▶ [SOURCE RECORDS]:
■ ■ ■

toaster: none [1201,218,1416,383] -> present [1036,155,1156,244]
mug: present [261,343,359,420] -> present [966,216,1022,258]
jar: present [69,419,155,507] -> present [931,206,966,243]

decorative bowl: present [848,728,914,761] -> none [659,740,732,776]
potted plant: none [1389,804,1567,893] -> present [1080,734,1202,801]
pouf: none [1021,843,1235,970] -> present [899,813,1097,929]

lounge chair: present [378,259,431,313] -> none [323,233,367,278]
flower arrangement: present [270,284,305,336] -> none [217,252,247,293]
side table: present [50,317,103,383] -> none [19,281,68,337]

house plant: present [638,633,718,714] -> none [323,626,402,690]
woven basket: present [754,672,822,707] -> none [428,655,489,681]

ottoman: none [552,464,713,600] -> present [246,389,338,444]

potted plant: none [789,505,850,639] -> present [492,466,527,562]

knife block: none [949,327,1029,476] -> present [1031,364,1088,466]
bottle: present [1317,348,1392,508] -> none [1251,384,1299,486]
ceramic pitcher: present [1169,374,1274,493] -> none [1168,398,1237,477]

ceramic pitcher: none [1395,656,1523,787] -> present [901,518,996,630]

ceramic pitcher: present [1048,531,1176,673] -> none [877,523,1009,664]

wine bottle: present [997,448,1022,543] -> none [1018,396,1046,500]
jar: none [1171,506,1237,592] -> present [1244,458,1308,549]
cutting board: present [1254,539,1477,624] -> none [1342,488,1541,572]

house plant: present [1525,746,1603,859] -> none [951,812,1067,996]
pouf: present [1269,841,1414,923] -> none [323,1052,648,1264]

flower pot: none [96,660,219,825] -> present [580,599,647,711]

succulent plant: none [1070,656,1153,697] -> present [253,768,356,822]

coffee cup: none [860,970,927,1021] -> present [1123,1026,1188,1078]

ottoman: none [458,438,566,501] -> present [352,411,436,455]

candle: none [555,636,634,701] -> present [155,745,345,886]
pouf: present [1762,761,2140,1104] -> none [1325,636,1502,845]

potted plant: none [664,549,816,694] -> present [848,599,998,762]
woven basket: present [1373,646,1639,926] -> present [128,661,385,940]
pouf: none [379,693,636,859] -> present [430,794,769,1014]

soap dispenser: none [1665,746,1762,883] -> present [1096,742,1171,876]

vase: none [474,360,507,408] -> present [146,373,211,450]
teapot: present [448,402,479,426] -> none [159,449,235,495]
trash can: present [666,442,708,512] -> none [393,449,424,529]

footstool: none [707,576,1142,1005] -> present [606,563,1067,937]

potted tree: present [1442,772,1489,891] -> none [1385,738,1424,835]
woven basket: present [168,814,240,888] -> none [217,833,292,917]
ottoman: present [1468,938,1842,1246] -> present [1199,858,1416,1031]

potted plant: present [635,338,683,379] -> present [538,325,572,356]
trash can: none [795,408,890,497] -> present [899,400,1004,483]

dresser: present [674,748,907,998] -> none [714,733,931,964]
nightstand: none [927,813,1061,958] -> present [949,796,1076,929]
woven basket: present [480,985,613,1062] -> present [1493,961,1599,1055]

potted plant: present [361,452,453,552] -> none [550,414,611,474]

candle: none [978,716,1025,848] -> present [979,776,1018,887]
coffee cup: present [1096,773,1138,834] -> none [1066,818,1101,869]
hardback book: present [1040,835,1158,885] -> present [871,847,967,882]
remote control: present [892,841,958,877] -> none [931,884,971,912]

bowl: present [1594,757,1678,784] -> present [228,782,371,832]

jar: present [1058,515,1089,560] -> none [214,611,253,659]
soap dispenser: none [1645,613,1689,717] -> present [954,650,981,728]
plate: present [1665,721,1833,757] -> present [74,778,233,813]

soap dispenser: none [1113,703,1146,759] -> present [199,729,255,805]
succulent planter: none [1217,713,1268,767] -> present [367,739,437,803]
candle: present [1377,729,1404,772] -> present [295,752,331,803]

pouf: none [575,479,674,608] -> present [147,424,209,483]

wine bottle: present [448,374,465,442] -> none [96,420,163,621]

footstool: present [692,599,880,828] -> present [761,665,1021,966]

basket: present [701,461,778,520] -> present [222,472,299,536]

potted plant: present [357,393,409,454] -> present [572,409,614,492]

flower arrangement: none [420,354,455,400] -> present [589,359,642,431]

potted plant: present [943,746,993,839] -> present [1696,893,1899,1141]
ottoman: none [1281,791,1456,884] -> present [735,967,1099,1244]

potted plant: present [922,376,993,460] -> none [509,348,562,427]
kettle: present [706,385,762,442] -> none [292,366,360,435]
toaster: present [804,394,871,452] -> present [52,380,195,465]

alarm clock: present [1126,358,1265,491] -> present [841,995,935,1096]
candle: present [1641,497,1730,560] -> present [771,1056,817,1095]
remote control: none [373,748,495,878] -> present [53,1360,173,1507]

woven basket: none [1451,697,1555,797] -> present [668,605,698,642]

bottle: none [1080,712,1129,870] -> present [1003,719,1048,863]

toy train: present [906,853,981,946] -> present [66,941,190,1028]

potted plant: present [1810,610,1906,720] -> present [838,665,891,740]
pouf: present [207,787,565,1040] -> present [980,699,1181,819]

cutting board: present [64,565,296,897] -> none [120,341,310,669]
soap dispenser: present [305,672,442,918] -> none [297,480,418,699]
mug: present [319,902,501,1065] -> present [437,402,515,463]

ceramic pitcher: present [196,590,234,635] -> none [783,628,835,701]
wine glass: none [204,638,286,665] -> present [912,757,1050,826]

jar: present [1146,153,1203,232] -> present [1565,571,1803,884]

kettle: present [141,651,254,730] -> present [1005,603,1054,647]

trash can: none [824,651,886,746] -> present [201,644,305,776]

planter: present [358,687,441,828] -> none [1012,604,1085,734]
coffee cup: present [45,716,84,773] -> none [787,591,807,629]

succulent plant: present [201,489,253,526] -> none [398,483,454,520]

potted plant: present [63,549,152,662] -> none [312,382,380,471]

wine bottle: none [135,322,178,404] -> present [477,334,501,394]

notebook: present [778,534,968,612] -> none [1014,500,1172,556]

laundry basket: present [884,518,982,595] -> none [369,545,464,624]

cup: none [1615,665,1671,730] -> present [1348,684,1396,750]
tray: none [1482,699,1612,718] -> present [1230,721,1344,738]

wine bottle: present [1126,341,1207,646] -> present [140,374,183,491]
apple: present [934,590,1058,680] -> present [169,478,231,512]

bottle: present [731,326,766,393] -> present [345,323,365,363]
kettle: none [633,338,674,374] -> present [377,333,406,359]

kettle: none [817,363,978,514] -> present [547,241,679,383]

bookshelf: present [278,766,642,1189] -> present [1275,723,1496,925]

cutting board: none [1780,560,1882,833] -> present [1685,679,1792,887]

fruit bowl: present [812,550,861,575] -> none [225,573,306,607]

■ ■ ■

▶ [TO DO]: Take each line of the material that contains the word "bowl" and list it.

▶ [PROBLEM SOLUTION]:
decorative bowl: present [848,728,914,761] -> none [659,740,732,776]
bowl: present [1594,757,1678,784] -> present [228,782,371,832]
fruit bowl: present [812,550,861,575] -> none [225,573,306,607]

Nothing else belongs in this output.